# Vinbrite Filter



## ithink2020 (Jul 11, 2008)

Anyone use a Vinbrite Filter? I would like to start filtering my wines, but do not know if I want to spend $200 on a filter right now.

If you use (or have used) a Vinbrite Filter, can you tell me what you like/dislike about them?

Thank you!

Matt


----------



## Wade E (Jul 11, 2008)

I use 1. 

The pro's 1) Its cheap and works
2) It doesnt take much room
3) It doesnt use any electricity
4) Very simple to use

The con's 1) It takes awhile, about 45 min. to do a 6 gallon batch. I dont have another filter system so I dont know if that even is a con. Welcome to this forum and hope you stay awhile and share your experiences.


----------



## Mark (Jul 14, 2008)

Wade's right (of course!).


Ihave the Vinbrite and Buon Vino Minijet. The Minijet seems to filter a little better and doesn't slow down as much near the end as the filter starts to clog, but the Vinbrite still does a great job. But I always wondered if the Vinbrite was introducing too much oxygen as the wine fell from the Vinbrite to the bottom of my carboy. I added a hose from the Vinbrite to the bottom of the carboy once but the backpressure as the carboy filled stopped the flow. The Minijet has a pump so the wine flows from the bottom as the the carboy fillsjust fine. I think many others on the forum use the Vinbrite with no problem, I just feel better using the Minijet. The Minijet is also faster (20 minutes vs 45 for 6 gallons), and you can use it to "power rack" (although the time saved vs an autosiphon is spent cleaning it afterwards). The downside; it takes longer to clean and is definitely more expensive.

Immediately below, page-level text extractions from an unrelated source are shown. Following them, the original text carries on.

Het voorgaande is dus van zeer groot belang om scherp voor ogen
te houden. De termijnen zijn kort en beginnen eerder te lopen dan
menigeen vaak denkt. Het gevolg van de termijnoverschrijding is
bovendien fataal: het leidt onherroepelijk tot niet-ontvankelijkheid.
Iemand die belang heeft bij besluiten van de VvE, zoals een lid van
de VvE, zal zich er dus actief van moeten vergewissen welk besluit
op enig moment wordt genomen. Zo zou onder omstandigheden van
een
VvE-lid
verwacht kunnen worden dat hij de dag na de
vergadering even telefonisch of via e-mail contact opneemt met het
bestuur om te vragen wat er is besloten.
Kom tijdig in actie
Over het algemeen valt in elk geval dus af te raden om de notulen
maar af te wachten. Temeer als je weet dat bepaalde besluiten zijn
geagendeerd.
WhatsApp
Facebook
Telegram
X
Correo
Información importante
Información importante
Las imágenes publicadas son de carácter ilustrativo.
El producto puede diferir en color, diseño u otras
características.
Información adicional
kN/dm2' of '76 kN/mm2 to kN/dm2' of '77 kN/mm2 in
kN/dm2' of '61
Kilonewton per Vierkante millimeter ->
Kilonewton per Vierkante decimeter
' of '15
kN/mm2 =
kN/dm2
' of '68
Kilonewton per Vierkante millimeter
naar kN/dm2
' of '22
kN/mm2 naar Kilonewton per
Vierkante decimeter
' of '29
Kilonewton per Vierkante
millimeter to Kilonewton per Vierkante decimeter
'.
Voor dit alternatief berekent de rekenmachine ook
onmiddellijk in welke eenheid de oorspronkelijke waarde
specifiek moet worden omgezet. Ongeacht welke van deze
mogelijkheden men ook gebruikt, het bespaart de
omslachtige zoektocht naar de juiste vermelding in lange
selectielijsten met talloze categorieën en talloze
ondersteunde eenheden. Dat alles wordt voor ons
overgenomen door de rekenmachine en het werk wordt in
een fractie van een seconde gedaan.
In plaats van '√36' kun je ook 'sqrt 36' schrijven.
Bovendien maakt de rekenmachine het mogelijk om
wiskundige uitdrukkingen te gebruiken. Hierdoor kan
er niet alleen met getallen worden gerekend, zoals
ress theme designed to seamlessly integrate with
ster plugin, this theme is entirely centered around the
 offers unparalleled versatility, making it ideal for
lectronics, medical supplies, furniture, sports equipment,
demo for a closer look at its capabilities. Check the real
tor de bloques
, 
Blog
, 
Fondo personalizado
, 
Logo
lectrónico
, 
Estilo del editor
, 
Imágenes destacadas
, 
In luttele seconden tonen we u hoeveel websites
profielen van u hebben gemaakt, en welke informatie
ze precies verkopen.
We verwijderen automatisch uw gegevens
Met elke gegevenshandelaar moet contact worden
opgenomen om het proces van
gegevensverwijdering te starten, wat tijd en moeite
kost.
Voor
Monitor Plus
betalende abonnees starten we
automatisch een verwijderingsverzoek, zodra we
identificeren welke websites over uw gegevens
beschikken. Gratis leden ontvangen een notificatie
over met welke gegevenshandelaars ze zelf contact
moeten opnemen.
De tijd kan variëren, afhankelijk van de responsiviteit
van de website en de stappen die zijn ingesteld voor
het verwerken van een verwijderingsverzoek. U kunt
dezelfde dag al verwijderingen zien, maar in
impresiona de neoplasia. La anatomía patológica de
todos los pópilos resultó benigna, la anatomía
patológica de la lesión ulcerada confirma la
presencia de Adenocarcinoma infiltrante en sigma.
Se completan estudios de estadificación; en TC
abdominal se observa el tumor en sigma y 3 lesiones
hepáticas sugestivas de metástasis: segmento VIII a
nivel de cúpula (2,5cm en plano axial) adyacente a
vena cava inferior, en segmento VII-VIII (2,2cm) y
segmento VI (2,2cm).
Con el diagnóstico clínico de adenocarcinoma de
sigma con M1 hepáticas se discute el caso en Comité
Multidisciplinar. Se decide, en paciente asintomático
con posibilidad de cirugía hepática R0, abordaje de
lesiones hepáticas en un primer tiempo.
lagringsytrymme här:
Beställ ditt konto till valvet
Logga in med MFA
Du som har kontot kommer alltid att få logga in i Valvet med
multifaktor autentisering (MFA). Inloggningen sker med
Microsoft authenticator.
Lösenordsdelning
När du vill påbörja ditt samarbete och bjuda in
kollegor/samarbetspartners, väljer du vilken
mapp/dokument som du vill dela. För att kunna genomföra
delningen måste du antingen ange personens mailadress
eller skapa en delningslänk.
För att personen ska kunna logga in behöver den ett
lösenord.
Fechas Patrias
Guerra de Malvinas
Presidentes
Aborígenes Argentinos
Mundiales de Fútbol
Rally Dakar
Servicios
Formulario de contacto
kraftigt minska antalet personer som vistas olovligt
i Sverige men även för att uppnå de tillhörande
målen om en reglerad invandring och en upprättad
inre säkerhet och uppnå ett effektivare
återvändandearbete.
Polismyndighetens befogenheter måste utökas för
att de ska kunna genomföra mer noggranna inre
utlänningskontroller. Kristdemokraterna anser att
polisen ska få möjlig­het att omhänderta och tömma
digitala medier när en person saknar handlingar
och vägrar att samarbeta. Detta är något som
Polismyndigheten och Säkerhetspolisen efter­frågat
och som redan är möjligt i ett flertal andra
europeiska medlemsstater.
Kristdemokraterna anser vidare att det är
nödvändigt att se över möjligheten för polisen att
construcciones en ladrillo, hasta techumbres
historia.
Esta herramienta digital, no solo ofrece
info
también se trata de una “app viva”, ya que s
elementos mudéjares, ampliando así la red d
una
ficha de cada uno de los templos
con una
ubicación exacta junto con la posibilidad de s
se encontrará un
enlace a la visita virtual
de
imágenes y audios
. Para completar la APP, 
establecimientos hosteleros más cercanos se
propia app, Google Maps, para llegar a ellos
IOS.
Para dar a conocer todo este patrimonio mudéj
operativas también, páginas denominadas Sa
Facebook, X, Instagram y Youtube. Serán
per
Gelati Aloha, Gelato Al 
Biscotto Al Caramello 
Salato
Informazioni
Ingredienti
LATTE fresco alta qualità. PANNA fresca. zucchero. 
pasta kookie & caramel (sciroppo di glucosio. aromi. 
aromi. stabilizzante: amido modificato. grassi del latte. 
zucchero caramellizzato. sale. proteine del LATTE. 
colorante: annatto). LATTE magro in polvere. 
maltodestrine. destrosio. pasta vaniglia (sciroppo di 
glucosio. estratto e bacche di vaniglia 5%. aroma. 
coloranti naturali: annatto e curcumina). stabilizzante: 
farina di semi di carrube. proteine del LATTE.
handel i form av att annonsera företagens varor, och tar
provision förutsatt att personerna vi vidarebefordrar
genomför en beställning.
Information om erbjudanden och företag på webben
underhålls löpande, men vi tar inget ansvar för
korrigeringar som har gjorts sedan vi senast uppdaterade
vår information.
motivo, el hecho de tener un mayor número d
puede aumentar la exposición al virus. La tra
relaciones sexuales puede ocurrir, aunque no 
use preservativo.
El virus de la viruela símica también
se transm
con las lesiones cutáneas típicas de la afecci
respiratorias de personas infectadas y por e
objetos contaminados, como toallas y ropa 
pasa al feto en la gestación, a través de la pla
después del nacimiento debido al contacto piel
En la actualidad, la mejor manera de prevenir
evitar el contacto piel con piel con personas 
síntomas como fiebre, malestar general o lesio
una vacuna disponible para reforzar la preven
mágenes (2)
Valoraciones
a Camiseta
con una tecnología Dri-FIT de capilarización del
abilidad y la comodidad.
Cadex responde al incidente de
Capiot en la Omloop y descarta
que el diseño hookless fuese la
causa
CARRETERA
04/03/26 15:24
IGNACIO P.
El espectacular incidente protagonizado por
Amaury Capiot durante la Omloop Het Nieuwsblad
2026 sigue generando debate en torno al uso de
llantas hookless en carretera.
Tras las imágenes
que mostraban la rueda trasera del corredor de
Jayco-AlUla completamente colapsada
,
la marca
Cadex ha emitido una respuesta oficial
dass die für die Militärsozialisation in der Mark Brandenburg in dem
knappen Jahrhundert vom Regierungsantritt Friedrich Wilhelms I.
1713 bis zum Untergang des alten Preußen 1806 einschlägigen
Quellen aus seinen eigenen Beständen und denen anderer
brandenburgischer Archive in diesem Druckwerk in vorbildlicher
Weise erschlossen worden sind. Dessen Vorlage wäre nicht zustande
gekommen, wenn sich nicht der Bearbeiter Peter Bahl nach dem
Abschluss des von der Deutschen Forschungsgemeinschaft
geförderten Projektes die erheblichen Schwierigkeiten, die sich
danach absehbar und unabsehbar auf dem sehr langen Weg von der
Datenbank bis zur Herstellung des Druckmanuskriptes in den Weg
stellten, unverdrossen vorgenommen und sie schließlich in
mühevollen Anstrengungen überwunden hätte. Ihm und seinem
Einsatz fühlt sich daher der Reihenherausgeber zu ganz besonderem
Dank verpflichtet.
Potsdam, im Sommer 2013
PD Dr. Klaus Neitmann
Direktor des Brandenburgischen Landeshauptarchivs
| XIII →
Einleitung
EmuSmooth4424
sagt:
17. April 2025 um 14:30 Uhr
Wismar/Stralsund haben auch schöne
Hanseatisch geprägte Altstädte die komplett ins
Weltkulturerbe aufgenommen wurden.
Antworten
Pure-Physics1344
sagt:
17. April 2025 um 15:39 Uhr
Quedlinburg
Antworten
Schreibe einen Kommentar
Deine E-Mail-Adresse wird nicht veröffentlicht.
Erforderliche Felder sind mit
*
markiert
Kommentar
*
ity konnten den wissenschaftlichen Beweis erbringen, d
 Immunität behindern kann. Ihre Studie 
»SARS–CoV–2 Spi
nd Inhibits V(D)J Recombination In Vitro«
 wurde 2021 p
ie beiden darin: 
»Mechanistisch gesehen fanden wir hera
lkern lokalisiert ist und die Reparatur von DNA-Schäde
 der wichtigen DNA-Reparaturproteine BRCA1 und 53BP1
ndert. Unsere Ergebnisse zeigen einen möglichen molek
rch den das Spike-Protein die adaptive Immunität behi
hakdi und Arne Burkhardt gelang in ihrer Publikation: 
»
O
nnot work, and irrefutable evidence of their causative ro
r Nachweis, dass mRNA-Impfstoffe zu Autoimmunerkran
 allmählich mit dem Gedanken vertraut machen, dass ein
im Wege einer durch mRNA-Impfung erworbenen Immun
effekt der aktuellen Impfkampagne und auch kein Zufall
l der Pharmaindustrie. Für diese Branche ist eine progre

Also make sure the filter element is in the Vinbrite housing correctly or too much wine will sneak past unfiltered.


----------



## PolishWineP (Jul 15, 2008)

Another thing I like about the vinbrite is that it's quiet!


----------



## PeterZ (Jul 16, 2008)

I don't feel like the Vinebrite is adding too much oxygen. When I filter a carboy full, it is not totally degassed. As the wine splashes into the bottom of the carboy it releases that CO2. CO2 is quite a bit heavier than air (about 1.5x) so on short order the carboy has a blanket of CO2. It is also very effective in degassing the wine in the process.


----------



## ithink2020 (Jul 16, 2008)

Could you also spray some inert gas into the clean carboy first? To help minimize the introduction of too much oxygen...


----------



## Mark (Jul 16, 2008)

PeterZ, I usually degas (Mixstir then Mightyvac) and add the clarifiers, then let the carboy sit for a month or so, then filter, add sulphite,and bottle. So the wine is usually pretty-well degassed before filtering, and I haven't noticed any CO2 being given off during filtering or bottling. In this case do you still think the Vinbrite won't add too much oxygen? It seems to do a good job of filtering and is way easier to sanitize before and clean up after; the excess oxygen thing is the only reason I stopped using it.


----------



## Wade E (Jul 16, 2008)

You can surely add an inert gas into the carboy 1st. If you have your wine properly sulfated at this point then oxidation is no worry, if not then add a dose. Awhile back I had a conversation (post) with George as oxidation was a big concern and we came to the conclusion that are really going over board with worrying about this problem. We stress out a little to much about this. There are a few things that we can do and should keep doing such as topping up the carboy post fermentation as it tends to sit there for a few months during bulk aging and clearing. But for the little time that we are filtering a wine I dont believe it should concern us. If you were making a wine that you planned on keeping for 10-15 years then it might be of concern but most or all of the wines we make will be consumed before it ever peaks.


----------



## Mark (Jul 17, 2008)

I thought new wine was more sensitive to oxygen than that.Good to know there's more leeway. All great info... Thanks!


----------



## PeterZ (Jul 17, 2008)

I agree with wade on this one. I think we do stress a little too much about oxygen.


----------



## scubaman2151 (Jul 18, 2008)

I have the Vinbrite Filter and like it very much. True it is a little slow but nothing you cant work around with some planning. It is a great little thing that is cheap and easy to use, I highly recommend it.


Scuba


----------



## tkutch (Jul 31, 2010)

I know this is an old topic but had a question about it. I have never filtered my wine kits before and am thinking of trying it out. My main question is when do you use it? When racking just to clarify the wine or racking to another carboy RIGHT before bottling? Any help would be greatly appreciated.


----------



## Wade E (Jul 31, 2010)

When I use it which isnt very often is when um racking a clear wine off of the fining agent to a clean carboy to age more or before bottling. I recently used it on a hazy Peach wine and was very surprised at at clear it came out of the filter because this wine didnt clear well in almost a year so before using a fining agent I tried the filter and it worked great.


----------



## tkutch (Jul 31, 2010)

Ok so if I plan to store it for a while do it before storing. Then whenever ready just bottle it.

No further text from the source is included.